EVANSTON-It was another week, another bizarre finish and another soul-crushing loss for Northwestern, which fell to Michigan, 27-19, in three overtimes.
Here are our quick hitters for a game that is as difficult to write about as it was for Wildcat fans to watch.
Offensive game ball: Jeff Budzien. Northwestern would have preferred he didn't have to, but the senior had a monster day with four field goals and an extra point. The Wildcats continued their trend of stalling in the red zone, but Budzien stepped up and salvaged points. He knocked home kicks of 40, 22 and 29 yards to send NU to overtime, then added an extra point and a 36-yarder in the extra period.
Defensive game ball: There were a lot of candidates for Northwestern, which turned in a sterling defensive performance in regulation. We'll go with Traveon Henry for the honor. The sophomore was all over the field, leading the Wildcats with 13 tackles, including two for losses.
Defensive big play: The stop on 4th-and-2. Michigan had marched 65 yards down the field and was inside the Northwestern 10-yard line. When it got to fourth down, Michigan coach Brady Hoke and the Wolverines inexplicably decided to go for it, even though a kick would've tied the game. A Northwestern timeout gave them time to change their mind, but they put the pressure on the shoulders of quarterback Devin Gardner, who tried to beat the defense to the right sideline but was met by Chi Chi Ariguzo, who took him down for a loss of one.

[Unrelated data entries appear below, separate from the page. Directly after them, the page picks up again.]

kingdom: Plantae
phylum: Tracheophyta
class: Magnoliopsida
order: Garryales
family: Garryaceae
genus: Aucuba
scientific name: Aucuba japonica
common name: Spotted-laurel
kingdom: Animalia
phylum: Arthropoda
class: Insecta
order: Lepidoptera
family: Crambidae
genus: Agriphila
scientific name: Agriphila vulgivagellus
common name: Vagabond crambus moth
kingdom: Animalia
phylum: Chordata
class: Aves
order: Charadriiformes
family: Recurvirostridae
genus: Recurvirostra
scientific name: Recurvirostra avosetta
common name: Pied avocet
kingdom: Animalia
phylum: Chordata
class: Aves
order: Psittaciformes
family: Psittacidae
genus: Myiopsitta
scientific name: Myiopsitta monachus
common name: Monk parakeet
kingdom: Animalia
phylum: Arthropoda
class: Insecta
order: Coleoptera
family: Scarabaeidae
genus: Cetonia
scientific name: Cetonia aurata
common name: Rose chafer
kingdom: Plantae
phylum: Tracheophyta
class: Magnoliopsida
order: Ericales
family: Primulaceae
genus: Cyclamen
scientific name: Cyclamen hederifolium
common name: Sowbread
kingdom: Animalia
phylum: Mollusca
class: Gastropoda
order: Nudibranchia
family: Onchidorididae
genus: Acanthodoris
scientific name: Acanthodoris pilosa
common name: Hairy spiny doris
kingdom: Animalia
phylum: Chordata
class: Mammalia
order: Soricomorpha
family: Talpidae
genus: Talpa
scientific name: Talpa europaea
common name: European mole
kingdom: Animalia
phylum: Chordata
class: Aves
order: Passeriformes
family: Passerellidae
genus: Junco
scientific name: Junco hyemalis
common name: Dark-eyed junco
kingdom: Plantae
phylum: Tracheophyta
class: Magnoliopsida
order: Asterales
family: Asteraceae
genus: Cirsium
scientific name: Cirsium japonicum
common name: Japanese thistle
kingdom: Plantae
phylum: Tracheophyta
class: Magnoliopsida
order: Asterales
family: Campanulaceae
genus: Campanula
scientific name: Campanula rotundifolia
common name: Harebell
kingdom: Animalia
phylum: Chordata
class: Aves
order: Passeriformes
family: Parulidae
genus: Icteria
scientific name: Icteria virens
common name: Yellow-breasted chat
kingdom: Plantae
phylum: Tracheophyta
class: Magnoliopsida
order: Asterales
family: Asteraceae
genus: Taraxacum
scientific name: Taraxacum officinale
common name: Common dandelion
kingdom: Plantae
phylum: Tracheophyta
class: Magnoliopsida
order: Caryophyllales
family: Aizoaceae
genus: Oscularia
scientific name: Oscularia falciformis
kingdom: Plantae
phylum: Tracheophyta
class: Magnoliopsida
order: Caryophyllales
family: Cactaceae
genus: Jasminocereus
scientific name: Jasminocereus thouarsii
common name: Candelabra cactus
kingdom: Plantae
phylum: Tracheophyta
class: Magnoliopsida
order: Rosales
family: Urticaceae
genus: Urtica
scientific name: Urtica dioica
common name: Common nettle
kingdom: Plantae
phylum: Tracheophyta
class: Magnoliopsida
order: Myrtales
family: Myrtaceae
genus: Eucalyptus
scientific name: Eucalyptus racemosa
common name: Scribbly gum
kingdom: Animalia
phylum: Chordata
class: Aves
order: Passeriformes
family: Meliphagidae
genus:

Turning point: The buzzer-beating field goal by Michigan at the end of regulation. Devin Gardner hit Jeremy Gallon for a 16-yard gain to the NU 27 with about nine seconds left. As the clocked ticked, Michigan scrambled to get the field goal unit in place. The holder sprinted onto the field and literally slid into place and, with one second left, the ball was snapped, and Brendan Gibbons nailed the 44-yard field goal to tie the game it 9. It was yet another crazy finish to a Northwestern game, but in a completely unique way.
Stat of the day: Eight, as in yards on Brandon Williams' fourth-quarter punt. After Michigan downed a punt on the Northwestern one-yard line, the Wildcats were only able to get two yards on the next three plays. Williams, who punted six times for an average of 30 yards, completely shanked the kick and watched it take a backwards bounce and sail out-of-bounds at the 10. The 'Cats survived the following possession without giving up a touchdown, but Williams' job couldn't be saved. He was replaced by Chris Gradone directly afterward.
Story of the game: Northwestern defenders let at least four interceptions slip through their fingers during the game. If a player had held onto any one of them, the Wildcats would have likely posted the win. Damien Proby, Nick VanHoose, Ibraheim Campbell and Ariguzo all dropped potential picks.
Atmosphere: Despite the windy, rainy weather, Ryan Field was almost full. Michigan, as usual, traveled well. Maybe the most disappointing part for Northwestern was that there was a lot of open space in the student section. But overall, it got pretty loud for two teams who have been struggling mightily as of late.
The final word: How many different ways can Northwestern find to lose a game this season? One week after losing on a last-gasp Hail Mary against Nebraska, the Wildcats fall victim to a last-second field goal as time expired. And this came one year after Michigan connected on a prayer of a pass to kick a field goal and force overtime in a game that Northwestern would also eventually lose in OT. If it wasn't for bad luck, these Cats would have no luck at all.